DETECTING NEAR MATCHES TO A HOTWORD OR PHRASE - A simplified explanation of the abstract

This abstract first appeared for US patent application 18384764 titled 'DETECTING NEAR MATCHES TO A HOTWORD OR PHRASE

Simplified Explanation

The patent application describes techniques for identifying a failed hotword attempt using audio data processing.

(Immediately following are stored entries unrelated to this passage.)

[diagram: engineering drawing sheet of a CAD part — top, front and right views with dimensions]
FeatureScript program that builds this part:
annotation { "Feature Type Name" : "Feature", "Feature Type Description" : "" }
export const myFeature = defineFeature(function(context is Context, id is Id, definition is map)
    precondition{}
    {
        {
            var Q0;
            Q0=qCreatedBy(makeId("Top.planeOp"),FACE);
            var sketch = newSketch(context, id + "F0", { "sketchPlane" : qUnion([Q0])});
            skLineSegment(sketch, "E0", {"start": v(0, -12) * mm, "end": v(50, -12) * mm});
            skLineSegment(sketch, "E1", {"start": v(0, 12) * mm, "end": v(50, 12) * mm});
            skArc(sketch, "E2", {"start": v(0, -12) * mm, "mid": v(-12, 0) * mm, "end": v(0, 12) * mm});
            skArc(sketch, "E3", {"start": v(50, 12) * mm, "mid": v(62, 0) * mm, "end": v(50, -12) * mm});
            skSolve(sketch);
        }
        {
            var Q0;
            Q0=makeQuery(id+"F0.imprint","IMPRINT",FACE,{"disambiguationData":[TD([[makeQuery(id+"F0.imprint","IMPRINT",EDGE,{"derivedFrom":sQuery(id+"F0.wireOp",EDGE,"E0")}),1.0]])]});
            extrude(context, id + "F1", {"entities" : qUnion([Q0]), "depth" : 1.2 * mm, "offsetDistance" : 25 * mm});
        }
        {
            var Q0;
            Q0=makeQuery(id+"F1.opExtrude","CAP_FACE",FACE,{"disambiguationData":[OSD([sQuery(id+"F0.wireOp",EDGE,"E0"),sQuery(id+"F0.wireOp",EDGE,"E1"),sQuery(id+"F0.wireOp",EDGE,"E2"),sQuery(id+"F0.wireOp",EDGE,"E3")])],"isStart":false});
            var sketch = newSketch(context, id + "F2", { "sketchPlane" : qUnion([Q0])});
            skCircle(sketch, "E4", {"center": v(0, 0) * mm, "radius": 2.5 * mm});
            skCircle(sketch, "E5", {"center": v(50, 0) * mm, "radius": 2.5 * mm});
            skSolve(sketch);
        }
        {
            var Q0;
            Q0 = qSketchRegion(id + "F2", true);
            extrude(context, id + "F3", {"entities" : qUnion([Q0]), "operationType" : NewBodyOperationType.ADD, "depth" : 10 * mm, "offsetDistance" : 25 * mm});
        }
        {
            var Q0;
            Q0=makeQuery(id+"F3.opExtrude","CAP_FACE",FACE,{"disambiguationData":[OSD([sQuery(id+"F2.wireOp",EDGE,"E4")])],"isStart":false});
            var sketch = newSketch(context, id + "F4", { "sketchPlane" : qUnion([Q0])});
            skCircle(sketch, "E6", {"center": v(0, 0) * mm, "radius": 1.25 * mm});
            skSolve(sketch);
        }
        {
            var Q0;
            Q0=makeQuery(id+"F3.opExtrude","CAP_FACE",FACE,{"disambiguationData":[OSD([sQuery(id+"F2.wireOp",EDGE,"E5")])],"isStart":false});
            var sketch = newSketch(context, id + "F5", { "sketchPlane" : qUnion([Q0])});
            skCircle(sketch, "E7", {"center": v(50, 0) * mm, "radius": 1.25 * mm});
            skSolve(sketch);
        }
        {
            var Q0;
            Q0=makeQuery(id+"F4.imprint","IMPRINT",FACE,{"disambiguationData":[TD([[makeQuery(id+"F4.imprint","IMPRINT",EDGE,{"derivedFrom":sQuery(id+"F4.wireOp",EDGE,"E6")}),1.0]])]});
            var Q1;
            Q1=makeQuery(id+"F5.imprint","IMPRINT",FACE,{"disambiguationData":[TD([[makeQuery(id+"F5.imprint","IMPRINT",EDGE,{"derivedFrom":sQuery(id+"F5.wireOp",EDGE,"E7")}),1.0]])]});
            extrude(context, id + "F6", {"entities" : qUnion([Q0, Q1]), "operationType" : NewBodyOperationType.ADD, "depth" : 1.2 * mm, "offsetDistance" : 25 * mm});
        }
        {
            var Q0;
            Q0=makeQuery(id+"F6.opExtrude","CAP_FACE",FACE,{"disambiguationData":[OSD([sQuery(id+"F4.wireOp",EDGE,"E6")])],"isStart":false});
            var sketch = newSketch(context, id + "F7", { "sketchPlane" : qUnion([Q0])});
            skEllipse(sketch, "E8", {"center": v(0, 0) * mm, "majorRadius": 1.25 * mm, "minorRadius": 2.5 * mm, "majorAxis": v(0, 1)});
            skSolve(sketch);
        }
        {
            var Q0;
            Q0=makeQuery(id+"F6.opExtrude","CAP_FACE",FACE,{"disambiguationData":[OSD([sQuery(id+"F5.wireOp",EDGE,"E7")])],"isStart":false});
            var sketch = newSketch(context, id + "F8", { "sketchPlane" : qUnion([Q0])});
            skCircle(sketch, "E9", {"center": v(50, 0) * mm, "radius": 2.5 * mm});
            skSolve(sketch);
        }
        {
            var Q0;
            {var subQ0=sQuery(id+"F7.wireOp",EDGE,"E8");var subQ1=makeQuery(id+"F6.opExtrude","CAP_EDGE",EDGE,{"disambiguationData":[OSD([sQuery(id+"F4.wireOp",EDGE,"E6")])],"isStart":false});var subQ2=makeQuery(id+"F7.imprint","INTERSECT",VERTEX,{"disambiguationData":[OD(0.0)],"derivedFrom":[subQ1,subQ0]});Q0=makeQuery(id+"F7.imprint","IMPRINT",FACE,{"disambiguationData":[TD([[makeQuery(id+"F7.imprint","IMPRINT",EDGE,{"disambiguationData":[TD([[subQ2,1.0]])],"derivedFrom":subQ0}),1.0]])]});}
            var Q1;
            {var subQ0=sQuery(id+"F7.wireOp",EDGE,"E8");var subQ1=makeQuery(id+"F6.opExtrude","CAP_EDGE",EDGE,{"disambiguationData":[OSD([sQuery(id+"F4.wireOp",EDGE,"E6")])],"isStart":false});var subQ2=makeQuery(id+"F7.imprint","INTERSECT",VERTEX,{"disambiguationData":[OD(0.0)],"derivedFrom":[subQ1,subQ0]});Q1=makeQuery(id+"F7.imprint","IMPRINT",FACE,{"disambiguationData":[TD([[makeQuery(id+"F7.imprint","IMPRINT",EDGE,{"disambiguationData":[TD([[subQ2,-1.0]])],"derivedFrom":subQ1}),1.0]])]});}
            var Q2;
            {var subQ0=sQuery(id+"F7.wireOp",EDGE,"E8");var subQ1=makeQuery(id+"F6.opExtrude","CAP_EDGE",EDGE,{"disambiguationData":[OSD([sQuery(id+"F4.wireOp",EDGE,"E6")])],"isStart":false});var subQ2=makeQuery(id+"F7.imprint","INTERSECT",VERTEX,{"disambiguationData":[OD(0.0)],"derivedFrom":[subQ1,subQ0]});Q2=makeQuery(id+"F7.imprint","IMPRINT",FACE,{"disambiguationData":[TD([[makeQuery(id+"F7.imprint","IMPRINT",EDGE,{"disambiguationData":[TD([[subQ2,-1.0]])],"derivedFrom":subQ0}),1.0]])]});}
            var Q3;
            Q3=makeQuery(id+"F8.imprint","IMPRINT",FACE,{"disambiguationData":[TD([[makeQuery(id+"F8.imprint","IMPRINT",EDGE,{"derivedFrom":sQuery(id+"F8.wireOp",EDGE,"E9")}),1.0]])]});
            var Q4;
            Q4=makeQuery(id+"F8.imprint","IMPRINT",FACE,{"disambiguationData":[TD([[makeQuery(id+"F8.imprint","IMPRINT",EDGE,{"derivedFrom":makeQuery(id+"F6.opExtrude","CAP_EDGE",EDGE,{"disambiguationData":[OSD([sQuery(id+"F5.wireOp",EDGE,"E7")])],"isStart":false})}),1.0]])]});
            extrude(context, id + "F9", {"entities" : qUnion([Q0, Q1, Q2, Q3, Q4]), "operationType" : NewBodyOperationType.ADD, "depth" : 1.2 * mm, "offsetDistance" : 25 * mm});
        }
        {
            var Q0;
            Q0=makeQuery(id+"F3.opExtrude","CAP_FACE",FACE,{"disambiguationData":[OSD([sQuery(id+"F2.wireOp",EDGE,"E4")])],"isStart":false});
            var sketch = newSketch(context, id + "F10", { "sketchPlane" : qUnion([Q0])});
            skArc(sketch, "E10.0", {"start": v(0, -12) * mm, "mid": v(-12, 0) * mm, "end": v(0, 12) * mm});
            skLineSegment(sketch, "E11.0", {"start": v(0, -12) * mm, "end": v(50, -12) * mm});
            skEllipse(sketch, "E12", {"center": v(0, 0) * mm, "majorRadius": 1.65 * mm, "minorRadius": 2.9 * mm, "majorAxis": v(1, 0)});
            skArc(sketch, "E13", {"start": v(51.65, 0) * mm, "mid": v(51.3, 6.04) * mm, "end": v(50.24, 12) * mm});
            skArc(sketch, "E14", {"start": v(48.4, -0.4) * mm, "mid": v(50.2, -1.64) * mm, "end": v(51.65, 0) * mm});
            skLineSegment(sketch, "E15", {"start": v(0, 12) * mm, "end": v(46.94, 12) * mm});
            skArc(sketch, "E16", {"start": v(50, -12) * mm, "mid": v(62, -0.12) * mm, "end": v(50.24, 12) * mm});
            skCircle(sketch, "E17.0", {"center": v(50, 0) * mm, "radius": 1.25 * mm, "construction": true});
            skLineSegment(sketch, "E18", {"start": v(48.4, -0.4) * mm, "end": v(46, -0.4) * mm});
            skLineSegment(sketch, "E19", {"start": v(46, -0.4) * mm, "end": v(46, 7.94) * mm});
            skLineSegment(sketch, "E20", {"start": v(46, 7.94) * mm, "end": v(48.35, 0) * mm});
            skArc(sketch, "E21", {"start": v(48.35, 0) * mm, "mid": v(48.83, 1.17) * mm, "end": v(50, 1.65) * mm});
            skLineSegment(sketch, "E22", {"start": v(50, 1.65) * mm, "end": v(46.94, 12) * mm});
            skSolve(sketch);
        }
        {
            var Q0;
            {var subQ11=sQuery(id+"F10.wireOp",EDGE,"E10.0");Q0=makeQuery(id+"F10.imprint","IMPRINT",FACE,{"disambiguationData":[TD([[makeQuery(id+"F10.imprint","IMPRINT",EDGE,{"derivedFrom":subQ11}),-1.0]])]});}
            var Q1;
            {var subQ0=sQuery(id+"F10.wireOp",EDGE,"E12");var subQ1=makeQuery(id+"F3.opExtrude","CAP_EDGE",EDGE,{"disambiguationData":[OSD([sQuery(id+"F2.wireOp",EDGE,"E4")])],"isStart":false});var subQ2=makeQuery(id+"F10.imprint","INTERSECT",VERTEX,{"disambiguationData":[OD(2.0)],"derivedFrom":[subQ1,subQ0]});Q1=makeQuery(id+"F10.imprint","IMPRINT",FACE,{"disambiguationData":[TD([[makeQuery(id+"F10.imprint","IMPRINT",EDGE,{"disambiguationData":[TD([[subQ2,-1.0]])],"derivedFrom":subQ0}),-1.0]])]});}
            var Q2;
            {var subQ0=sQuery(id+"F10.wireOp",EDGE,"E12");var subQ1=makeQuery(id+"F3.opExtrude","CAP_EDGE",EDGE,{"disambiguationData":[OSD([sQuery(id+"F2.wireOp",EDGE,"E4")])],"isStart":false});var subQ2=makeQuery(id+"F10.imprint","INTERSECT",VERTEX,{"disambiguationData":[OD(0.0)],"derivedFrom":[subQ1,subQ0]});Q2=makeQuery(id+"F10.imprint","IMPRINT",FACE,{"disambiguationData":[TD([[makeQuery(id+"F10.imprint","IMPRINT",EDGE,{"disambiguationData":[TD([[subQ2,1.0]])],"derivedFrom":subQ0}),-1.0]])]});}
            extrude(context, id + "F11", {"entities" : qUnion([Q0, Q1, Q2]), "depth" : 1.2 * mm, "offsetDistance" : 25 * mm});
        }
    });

  • Receiving first audio data
  • Processing the first audio data to generate a first predicted output
  • Determining if the first predicted output satisfies a secondary threshold but not a primary threshold
  • Receiving second audio data
  • Processing the second audio data to generate a second predicted output
  • Determining if the second predicted output satisfies the secondary threshold but not the primary threshold
  • Identifying a failed hotword attempt if both predicted outputs satisfy the secondary threshold but not the primary threshold, and if the spoken utterances meet certain temporal criteria
  • Providing a hint in response to the failed hotword attempt

---

      1. Potential Applications
  • Voice recognition systems
  • Virtual assistants
  • Smart home devices
      1. Problems Solved
  • Improving accuracy of hotword detection
  • Reducing false positives in voice command systems
      1. Benefits
  • Enhanced user experience
  • More reliable voice recognition
  • Better performance in noisy environments


Original Abstract Submitted

Techniques are described herein for identifying a failed hotword attempt. A method includes: receiving first audio data; processing the first audio data to generate a first predicted output; determining that the first predicted output satisfies a secondary threshold but does not satisfy a primary threshold; receiving second audio data; processing the second audio data to generate a second predicted output; determining that the second predicted output satisfies the secondary threshold but does not satisfy the primary threshold; in response to the first predicted output and the second predicted output satisfying the secondary threshold but not satisfying the primary threshold, and in response to the first spoken utterance and the second spoken utterance satisfying one or more temporal criteria relative to one another, identifying a failed hotword attempt; and in response to identifying the failed hotword attempt, providing a hint that is responsive to the failed hotword attempt.